*INFORMATION PROVIDED*
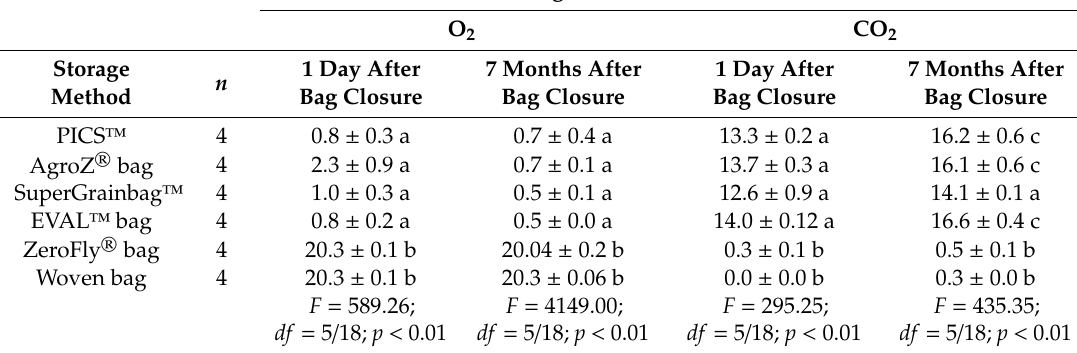
Table 4. Levels of O 2 and CO 2 in six types of storage bags filled with naturally infested maize stored for seven months in Parakou,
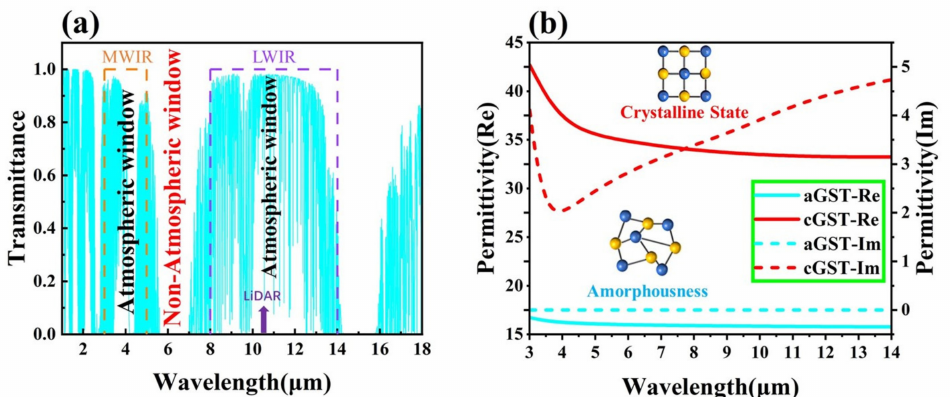
Figure 2. ( a ) Atmospheric transmission spectrum in the infrared band, schematic diagram of the LiDAR absorption band and the band where the atmospheric window is located. ( b ) Dielectric constants of crystalline GST and amorphous GST in the infrared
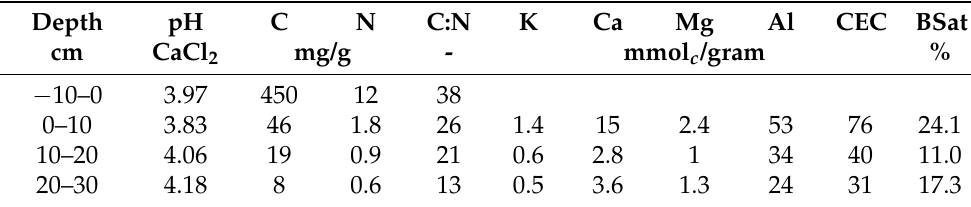
Table 1. Chemical soil characterization. K, Ca, Mg, Al—exchangeable cations (unbuffered BaCl 2 extract), CEC—cation exchange capacity, BSat—base saturation.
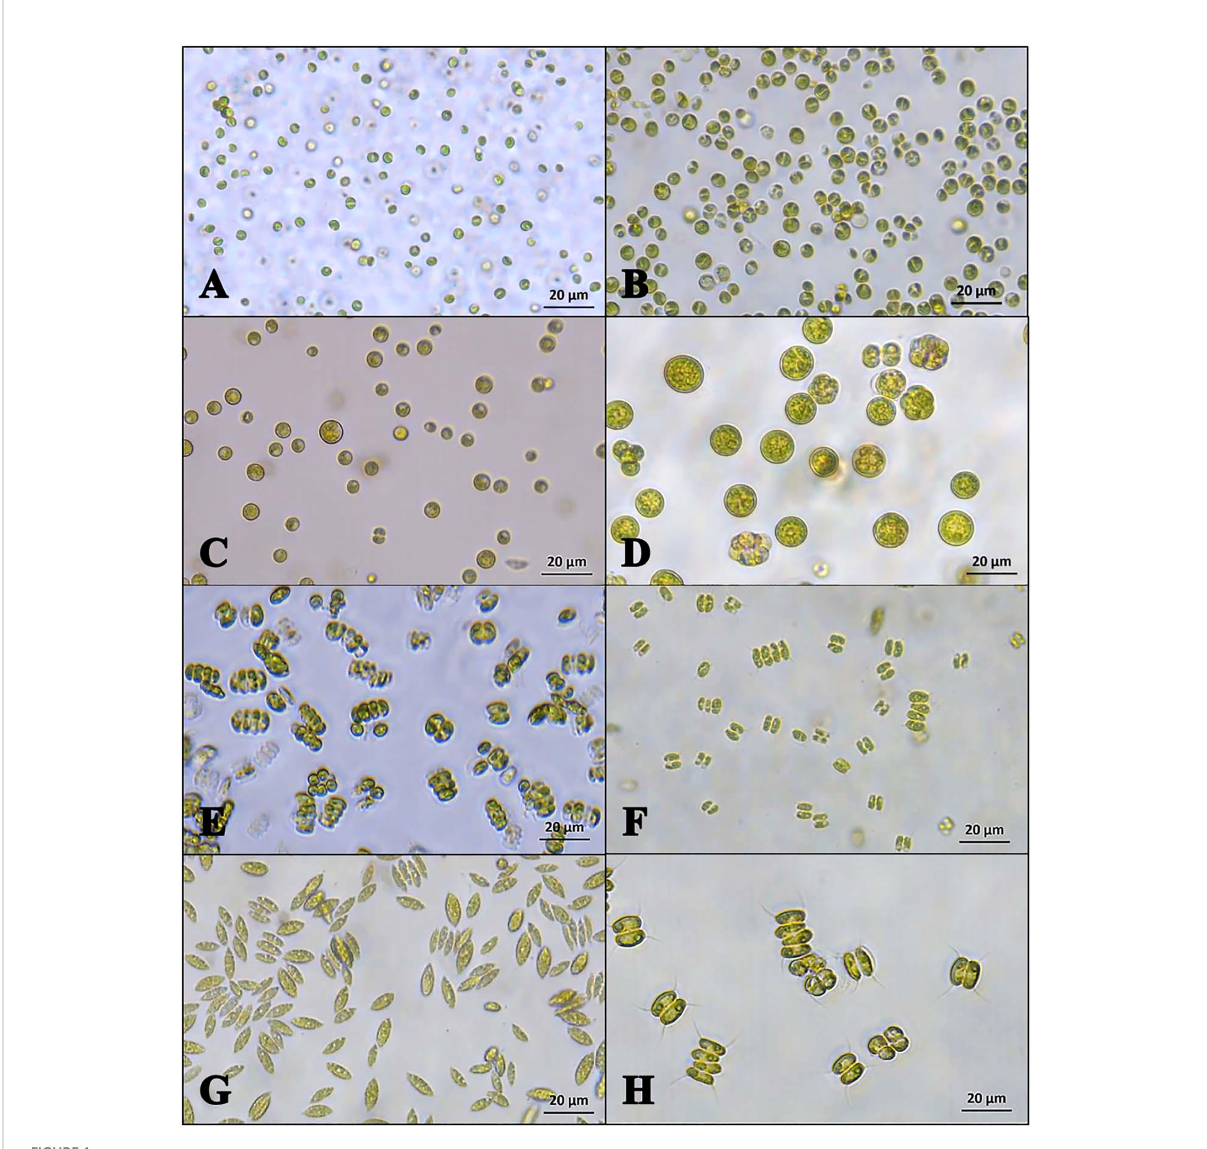
FIGURE 1 Microscopicimagesof microalgae: (A) GlycophilicChlorellaorChlorellasaccharophilus; (B) Chlorellasorokiniana; (C) Chlorellavulgaris; (D) Coelastrella; (E) Desmodesmus; (F) Desmodesmus; (G) Scenedesmusobliquus; (H) Scenedesmus. (reproducedwithpermission from Ferroet al.,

*WHAT THE TASK ASKS*
Please write out the lines above exactly, from the one that contains "Figure 2. ( a" through the final line, and include none of the pictures.

*THE COMPLETED TASK*
Figure 2. ( a ) Atmospheric transmission spectrum in the infrared band, schematic diagram of the LiDAR absorption band and the band where the atmospheric window is located. ( b ) Dielectric constants of crystalline GST and amorphous GST in the infrared
Table 1. Chemical soil characterization. K, Ca, Mg, Al—exchangeable cations (unbuffered BaCl 2 extract), CEC—cation exchange capacity, BSat—base saturation.
FIGURE 1 Microscopicimagesof microalgae: (A) GlycophilicChlorellaorChlorellasaccharophilus; (B) Chlorellasorokiniana; (C) Chlorellavulgaris; (D) Coelastrella; (E) Desmodesmus; (F) Desmodesmus; (G) Scenedesmusobliquus; (H) Scenedesmus. (reproducedwithpermission from Ferroet al.,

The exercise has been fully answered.